[[ Provided data open ]]

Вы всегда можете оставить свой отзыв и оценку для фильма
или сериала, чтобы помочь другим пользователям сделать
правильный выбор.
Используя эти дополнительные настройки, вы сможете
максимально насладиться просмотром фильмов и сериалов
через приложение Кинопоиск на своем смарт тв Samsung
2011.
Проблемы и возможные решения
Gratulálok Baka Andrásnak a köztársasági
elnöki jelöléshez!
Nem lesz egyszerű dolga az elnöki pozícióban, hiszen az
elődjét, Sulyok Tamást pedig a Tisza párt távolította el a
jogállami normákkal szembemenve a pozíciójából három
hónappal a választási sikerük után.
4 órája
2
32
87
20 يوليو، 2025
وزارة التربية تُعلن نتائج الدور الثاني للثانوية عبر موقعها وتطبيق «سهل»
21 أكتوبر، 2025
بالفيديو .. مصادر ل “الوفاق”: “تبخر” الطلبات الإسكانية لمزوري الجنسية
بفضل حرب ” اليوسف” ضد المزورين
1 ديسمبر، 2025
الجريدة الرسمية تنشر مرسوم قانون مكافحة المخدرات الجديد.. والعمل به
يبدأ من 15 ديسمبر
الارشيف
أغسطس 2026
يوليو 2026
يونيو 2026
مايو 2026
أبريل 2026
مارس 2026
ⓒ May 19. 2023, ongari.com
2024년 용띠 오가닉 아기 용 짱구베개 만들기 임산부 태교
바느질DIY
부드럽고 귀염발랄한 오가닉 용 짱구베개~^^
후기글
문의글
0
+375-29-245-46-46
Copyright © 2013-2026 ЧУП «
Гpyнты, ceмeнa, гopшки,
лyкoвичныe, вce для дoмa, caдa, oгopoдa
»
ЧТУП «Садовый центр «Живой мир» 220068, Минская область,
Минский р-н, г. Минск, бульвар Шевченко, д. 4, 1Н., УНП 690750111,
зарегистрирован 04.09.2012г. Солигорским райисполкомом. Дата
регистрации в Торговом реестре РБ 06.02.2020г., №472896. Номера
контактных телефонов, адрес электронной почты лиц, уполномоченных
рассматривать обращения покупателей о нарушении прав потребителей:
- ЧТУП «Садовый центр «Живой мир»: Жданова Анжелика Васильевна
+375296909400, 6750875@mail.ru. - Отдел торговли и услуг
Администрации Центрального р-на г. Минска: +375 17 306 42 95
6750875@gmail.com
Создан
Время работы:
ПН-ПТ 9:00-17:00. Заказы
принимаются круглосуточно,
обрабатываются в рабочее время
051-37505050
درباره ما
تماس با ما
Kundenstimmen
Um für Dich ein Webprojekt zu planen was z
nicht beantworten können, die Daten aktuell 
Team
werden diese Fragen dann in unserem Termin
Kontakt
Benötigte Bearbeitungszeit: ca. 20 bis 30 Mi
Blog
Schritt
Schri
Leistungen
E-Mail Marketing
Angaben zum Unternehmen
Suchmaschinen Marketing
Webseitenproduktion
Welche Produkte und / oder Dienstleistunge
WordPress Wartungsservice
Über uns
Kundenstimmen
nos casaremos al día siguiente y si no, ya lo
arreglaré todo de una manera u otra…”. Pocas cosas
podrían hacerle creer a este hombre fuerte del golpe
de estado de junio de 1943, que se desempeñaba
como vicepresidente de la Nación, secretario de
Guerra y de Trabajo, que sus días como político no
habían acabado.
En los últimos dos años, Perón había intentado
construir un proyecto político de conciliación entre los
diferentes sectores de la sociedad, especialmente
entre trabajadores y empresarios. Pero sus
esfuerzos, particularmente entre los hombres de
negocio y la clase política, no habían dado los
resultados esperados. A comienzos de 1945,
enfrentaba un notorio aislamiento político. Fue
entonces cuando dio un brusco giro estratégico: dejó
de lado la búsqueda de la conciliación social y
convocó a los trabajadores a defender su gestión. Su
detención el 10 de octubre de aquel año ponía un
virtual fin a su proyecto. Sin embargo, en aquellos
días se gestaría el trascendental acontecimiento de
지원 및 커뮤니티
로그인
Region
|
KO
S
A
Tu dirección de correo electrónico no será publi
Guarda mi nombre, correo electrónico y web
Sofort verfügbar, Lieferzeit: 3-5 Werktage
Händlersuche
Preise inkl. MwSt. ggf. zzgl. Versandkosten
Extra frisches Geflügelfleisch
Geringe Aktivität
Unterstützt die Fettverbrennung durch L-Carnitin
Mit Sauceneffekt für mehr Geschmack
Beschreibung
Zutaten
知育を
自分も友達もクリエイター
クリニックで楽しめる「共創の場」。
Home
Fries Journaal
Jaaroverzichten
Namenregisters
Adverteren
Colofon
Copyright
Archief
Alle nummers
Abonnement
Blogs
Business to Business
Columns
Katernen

[[ Provided data closed ]]

The answer must be every line of the records that holds the string "días".

Guerra y de Trabajo, que sus días como político no
días se gestaría el trascendental acontecimiento de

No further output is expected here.